# Forgot about wet brined pork loin, help!



## crystal10 (Apr 5, 2019)

So in using the basement refrigerator, my pork loin that I had curing in pop's wet brine was forgotten about.  It's been in there about 2 months.  Toss it or is it still good?

Thanks in advance!!


----------



## SGMan (Apr 5, 2019)

I would suggest using the sniff test.  
If it smells okay, you should be good.  

You may want to soak it first as it might be a little salty.  (Do a fry test)


----------



## chef jimmyj (Apr 5, 2019)

SGMan said:


> I would suggest using the sniff test.
> If it smells okay, you should be good.
> 
> You may want to soak it first as it might be a little salty.  (Do a fry test)



GOOD ANSWER! IF everything seems/smells normal, the only possible issue is saltiness or the meat may get a bit mushy.
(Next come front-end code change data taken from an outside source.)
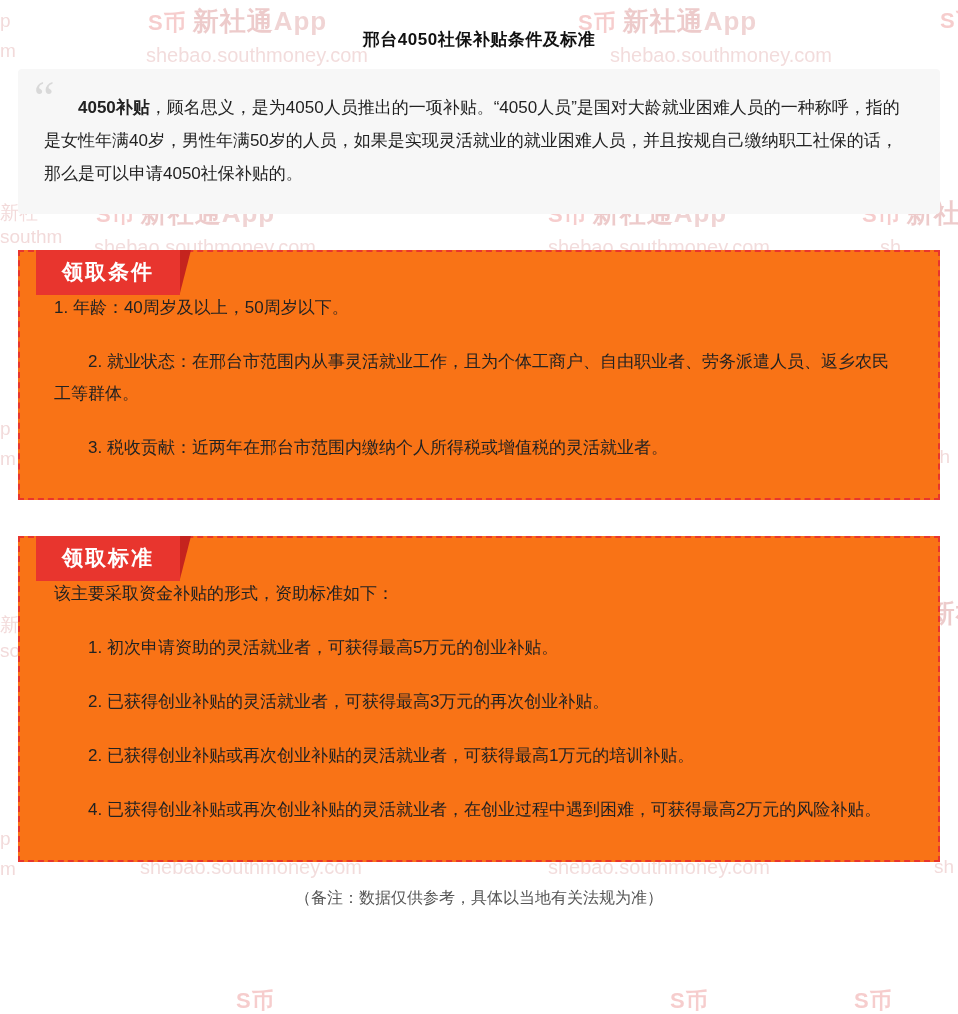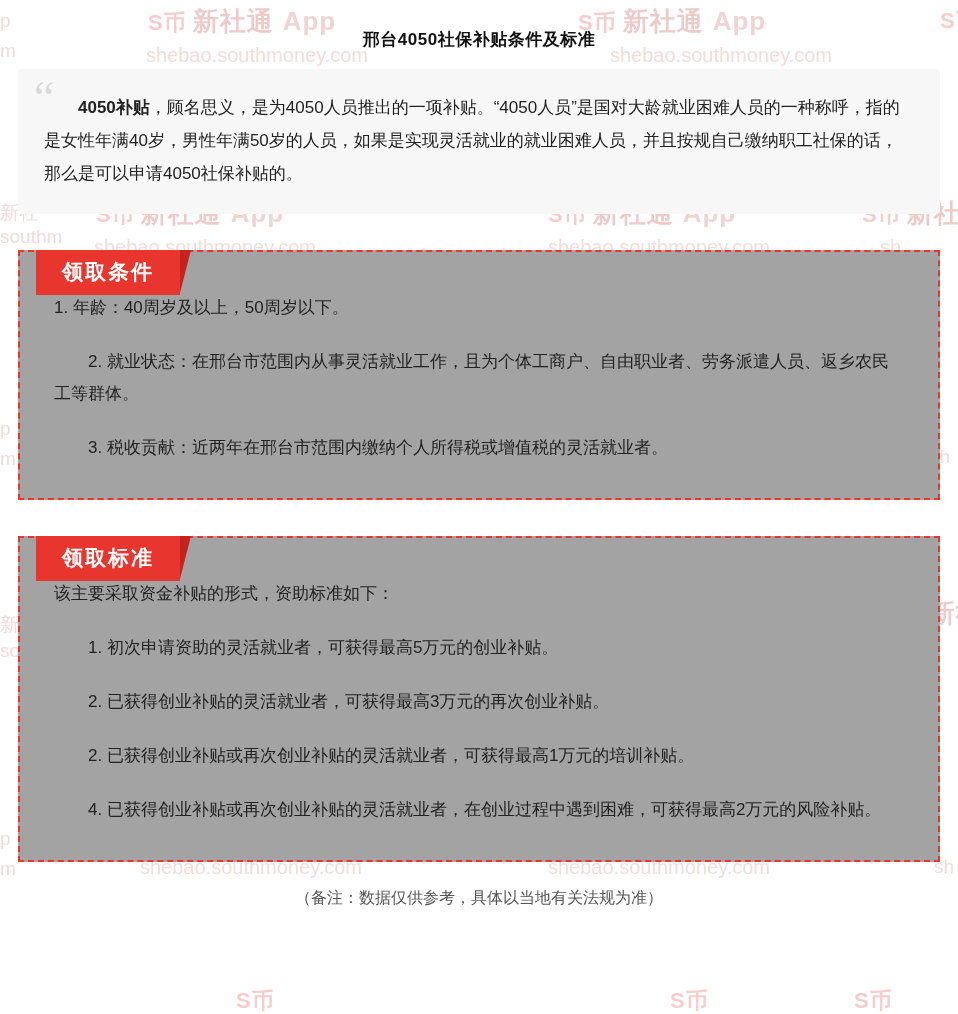--- a/index.html
+++ b/index.html
@@ -44,7 +44,7 @@
     margin-right: 6px;
   }
   .wm.logo .cn { color: #d98d8d; }
-  .wm.logo .app { color: #dfa1a1; font-weight: bold; margin-left: 9px; }
+  .wm.logo .app { color: #dfa1a1; font-weight: bold; }
   .wm.url {
     font-size: 20px;
     color: #e6baba;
Not usually and issue with Pop's Brine as it has a lower salt content than the more common 1C Kosher to 1 Gallon Water...JJ


----------



## crystal10 (Apr 5, 2019)

Thanks!  We put it in the cold smoker so we shall see what it looks and smells like when it comes out.


----------



## HalfSmoked (Apr 5, 2019)

Good suggestions let us know the out come. 

Warren


----------



## Inscrutable (Apr 5, 2019)

Typically, this can preserve fine but usually want to change the water and repack weekly or so, and make sure no contact with air for long term. (Have heard about mold on top surface of water). 

I would say if it’s a survival situation, sure go for it. 
Otherwise, it MIGHT be ok, but food poisoning is far more ‘expensive’ that what those pork loins cost.


----------



## HalfSmoked (Apr 6, 2019)

crystal10 Thanks for the like it is greatly appreciated.

Warren


----------